いや、歩いているのは正確には2人だけで、1人は俺の背中に乗っている。
俺と春斗は病院から家までの道のりをゆっくりと辿った。祭りの賑やかさから離れて、虫の声が聞こえるくらいの静けさが、辺りを覆っていた。

「咲、寝ちゃったね」

春斗が俺の背中を覗き込んだ。耳を傾けると、咲の規則正しい寝息が聞こえる。
春斗は咲がくじ引きで当てたクマと、俺が買ってきた差し入れの袋を持って、歩いている。

「疲れたんだろ。初めてばっかりで」

「昨日からずっと楽しみにしてたしね」

屋上で、もう歩けないだろうと背中を貸したとき、咲は素直に身を預けてきた。
背中に預けられた体重は、やっぱりまだまだ軽い。
手を繋ぐのは躊躇っていたのに、直ぐに背中にしがみついたのは、疲れて電池切れだったからのようだ。

「あの話……咲にして、良かったか?」

俺は、春斗に尋ねる。
春斗は頷いて前を見据えながら穏やかに言った。

「良かったと思う。咲はきっと、選ばれてここに来たね」

「……そうだな」

偶然が重なって、咲はいまここにいる。
だけれど、なんとなくそれは必然だったとも思う。
咲は、咲自身が助かるために。俺と春斗は咲に助けられるために。

そのために、咲と、俺と春斗は出会ったんだと、思わざるを得ない。

「優、家に帰って咲寝かせたら、1杯付き合ってよ。久しぶりに。ビール、優の分もあるんでしょ?」

春斗がそう言ってにっこりと笑った。

「ああ。構わん。……そういえば、早乙女先生が咲の着付けのお礼に、今度飲みに付き合えって」

俺は、今日早乙女先生から言われたことを伝えた。春斗は昔のことを思い出したのか、おかしそうに苦笑いを浮かべる。

「あの人、相変わらずお酒好きだね」

「春斗、辞めて以来ほとんど会ってなかっただろ? 」

「まぁ、婦人科は用事ないしね……辞めた病院に行くのもなんとなく気まずかったし」

「会えて嬉しかったんだよ、筋がいい後輩だったから」

笑っていた春斗の顔が、少しだけ真顔に戻った。
少しだけ真剣な目をして言う。

「うん。いまはお母さんの先輩、今度子育て相談でもしてみるか……」

咲が屋上で言ったことを思い出す。

「……咲、春斗のこと、完全に母親だと思ってるな」

「いいよ、それならそれで。母に性別関係なし。咲が幸せなら。あの子が結婚するまで務めきる」

「ずいぶん先の話だな」

突然出てきた『結婚』というワードに面を食らう。少なからず、なんとなく嫌だと思っている自分を自覚して、ばつが悪い。

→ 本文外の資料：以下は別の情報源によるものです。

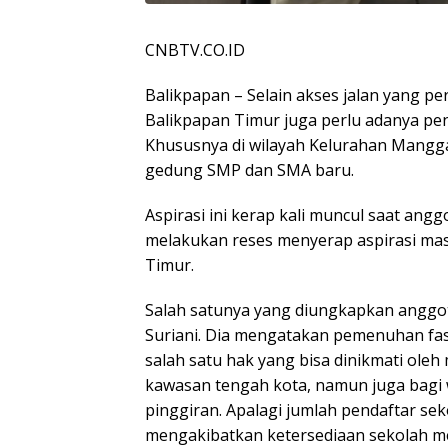
CNBTV.CO.ID
Balikpapan – Selain akses jalan yang per
Balikpapan Timur juga perlu adanya pen
Khususnya di wilayah Kelurahan Mangga
gedung SMP dan SMA baru.
Aspirasi ini kerap kali muncul saat an
melakukan reses menyerap aspirasi mas
Timur.
Salah satunya yang diungkapkan anggot
Suriani. Dia mengatakan pemenuhan fas
salah satu hak yang bisa dinikmati oleh
kawasan tengah kota, namun juga bagi w
pinggiran. Apalagi jumlah pendaftar s
mengakibatkan ketersediaan sekolah me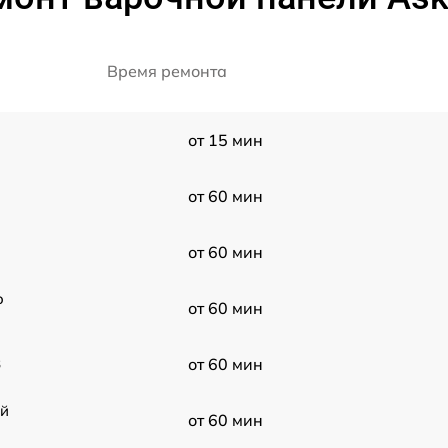
Время ремонта
от 15 мин
от 60 мин
от 60 мин
o
от 60 мин
B
от 60 мин
ой
от 60 мин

「バージンロードは3人で歩くよ。どんな輩に咲を受け渡すことになるか、わからないからね」

「輩って……」

俺が吹き出すと、春斗も笑った。
春斗も同じような気持ちでいたことに、ほっとする。
背中に眠る咲の体温を感じながら、始まったばかりの日々の終わりを考えて、少しだけ寂しくなっていた。